3: What I’m saying is, if you need to work with a prism, a rectangular prism, and other shapes, you may need to distinguish. But all the shape is going to be rectangular prism.

6: All of them are going to be rectangular prism, right.

3: But in that case, you don’t have to spend much time.

6: That’s a good point.

3: It’s relatively, what is important? That is narrowing down. But since we do not know student, if they already learned prism, they can naturally use this one; that’s totally fine. But if not, maybe in this case, maybe we can reserve that concept later on, but…

??: And keep it out?

6: Well, we could decide that today, if, if we’d like to just avoid using the word prism. The whole day… On Day 1, I can change all the word prisms just to box and shape, and that, that would work out really well. What do you guys…?

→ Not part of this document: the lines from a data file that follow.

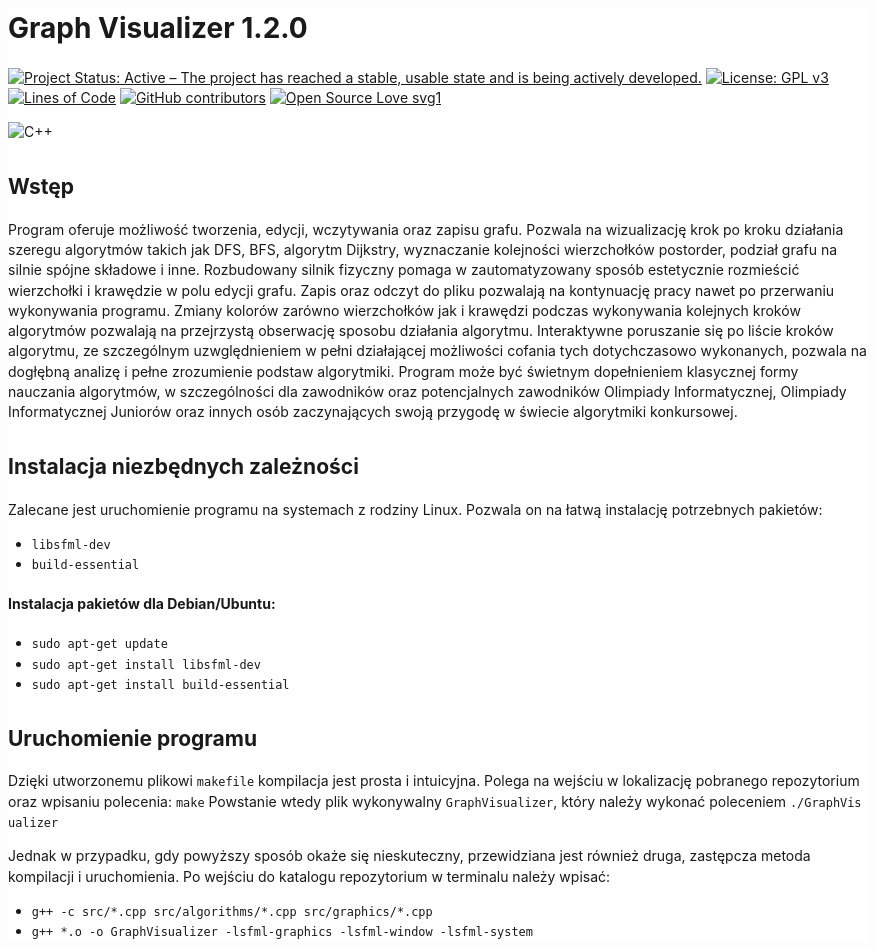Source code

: # Graph Visualizer 1.2.0

[![Project Status: Active – The project has reached a stable, usable state and is being actively developed.](http://www.repostatus.org/badges/latest/active.svg)](http://www.repostatus.org/#active) [![License: GPL v3](https://img.shields.io/badge/License-GPLv3-blue.svg)](https://www.gnu.org/licenses/gpl-3.0) [![Lines of Code](https://tokei.rs/b1/github/marwar22/GraphVisualizer)](https://github.com/marwar22/GraphVisualizer) [![GitHub contributors](https://img.shields.io/github/contributors/marwar22/GraphVisualizer)](https://GitHub.com/marwar22/GraphVisualizer/graphs/contributors/) [![Open Source Love svg1](https://badges.frapsoft.com/os/v1/open-source.svg?v=103)](https://github.com/ellerbrock/open-source-badges/)

<img alt="C++" src="https://img.shields.io/badge/c++%20-%2300599C.svg?&style=for-the-badge&logo=c%2B%2B&ogoColor=white"/>


## Wstęp
Program oferuje możliwość tworzenia, edycji, wczytywania oraz zapisu grafu. Pozwala na wizualizację krok po kroku działania szeregu algorytmów takich jak DFS, BFS, algorytm Dijkstry, wyznaczanie kolejności wierzchołków postorder, podział grafu na silnie spójne składowe i inne. Rozbudowany silnik fizyczny pomaga w zautomatyzowany sposób estetycznie rozmieścić wierzchołki i krawędzie w polu edycji grafu. Zapis oraz odczyt do pliku pozwalają na kontynuację pracy nawet po przerwaniu wykonywania programu. Zmiany kolorów zarówno wierzchołków jak i krawędzi podczas wykonywania kolejnych kroków algorytmów pozwalają na przejrzystą obserwację sposobu działania algorytmu. Interaktywne poruszanie się po liście kroków algorytmu, ze szczególnym uzwględnieniem w pełni działającej możliwości cofania tych dotychczasowo wykonanych, pozwala na dogłębną analizę i pełne zrozumienie podstaw algorytmiki. Program może być świetnym dopełnieniem klasycznej formy nauczania algorytmów, w szczególności dla zawodników oraz potencjalnych zawodników Olimpiady Informatycznej, Olimpiady Informatycznej Juniorów oraz innych osób zaczynających swoją przygodę w świecie algorytmiki konkursowej. 


## Instalacja niezbędnych zależności
Zalecane jest uruchomienie programu na systemach z rodziny Linux. Pozwala on na łatwą instalację potrzebnych pakietów:

* `libsfml-dev`
* `build-essential`

#### Instalacja pakietów dla Debian/Ubuntu:
* `sudo apt-get update`
* `sudo apt-get install libsfml-dev`
* `sudo apt-get install build-essential`

## Uruchomienie programu
Dzięki utworzonemu plikowi `makefile` kompilacja jest prosta i intuicyjna. Polega na wejściu w lokalizację pobranego repozytorium oraz wpisaniu polecenia:
`make`
Powstanie wtedy plik wykonywalny `GraphVisualizer`, który należy wykonać poleceniem
`./GraphVisualizer`

Jednak w przypadku, gdy powyższy sposób okaże się nieskuteczny, przewidziana jest również druga, zastępcza metoda kompilacji i uruchomienia. Po wejściu do katalogu repozytorium w terminalu należy wpisać:
* `g++ -c src/*.cpp src/algorithms/*.cpp src/graphics/*.cpp`
* `g++ *.o -o GraphVisualizer -lsfml-graphics -lsfml-window -lsfml-system`
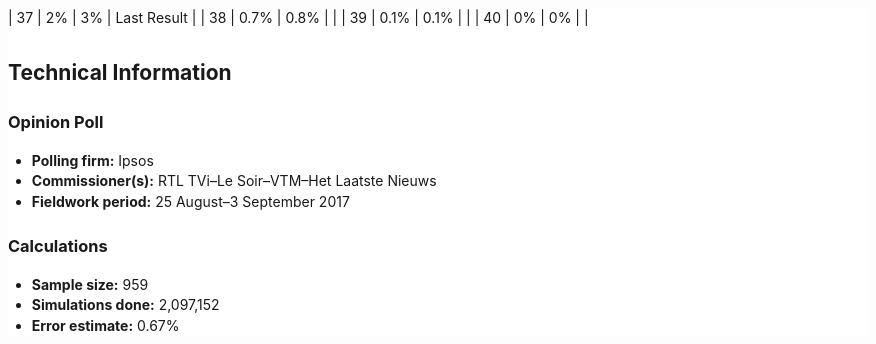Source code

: | 37 | 2% | 3% | Last Result |
| 38 | 0.7% | 0.8% |  |
| 39 | 0.1% | 0.1% |  |
| 40 | 0% | 0% |  |


## Technical Information

### Opinion Poll

+ **Polling firm:** Ipsos
+ **Commissioner(s):** RTL TVi–Le Soir–VTM–Het Laatste Nieuws
+ **Fieldwork period:** 25 August–3 September 2017

### Calculations

+ **Sample size:** 959
+ **Simulations done:** 2,097,152
+ **Error estimate:** 0.67%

4: Is your, is your goal to eventually move them to understanding what the—how to find the volume of a prism, using a formula? Or is your goal just to understand volume?

6: It’s to get to the point where they’re going to say, “to find the volume of a prism, you’re going to need to know three dimensions. They happen to be called length, width, and heighth.”

1: You’re thinking.

6: Mm-hmm.

4: I was, I was thinking, if it were just in volume generally, then it wouldn’t so much matter if you were calling it a prism. But if you’re trying to find the volume of a specific shape, it seems like it should have a name.

8.15A,10

2: I guess [it] never would have occurred to me that I did not, would not need to define prism. I’m like you, I would have thought, well, I gotta kinda get over this hurdle, so that they would be able to proceed with volume. I guess we don’t need to deal with that because, I mean, in fifth grade, we’re not dealing with anything other than a rectangular prism, in terms of volume.

5: One of the other issues, too, is when – especially in, probably with most of our schools, when we’re dealing with a lot of second language students – at least for us, one of the main issues that we’re dealing with is, um, increasing academic language. So when we’re given the opportunity to use some academic language, I think it’s more often than not in our best interest to go ahead and use it. If we were to take this lesson and for three or four days, a week or so, called this, uh, a box or a shape, I think we are missing out on an opportunity to use the academic language and call this a rectangular prism so that they hear that word, are associating it with this particular shape. Um, granted we probably don’t have to go into great detail to define it, but just using that, uh, that vocabulary so that when they’re reporting out, when they’re responding, when they’re dealing with their own discourse, they’re given the opportunity to use, uh, the term rectangular prism. “I found the volume of our rectangular prism.” They’re working in their group, “I found the rec—our rectangular prism has a volume of, of 18 cubic units.” Versus saying, “Our shape has 18 cubic units.” It’s, it’s a fine point, but I think, due to the, um, complexities and the, the, the… um, of our standards, when we’re, when we’re given the opportunity to use the word, it certainly seems to me to be that we probably should be using the academic language, and, and, and exposing that, exposing the students to it as often as we can.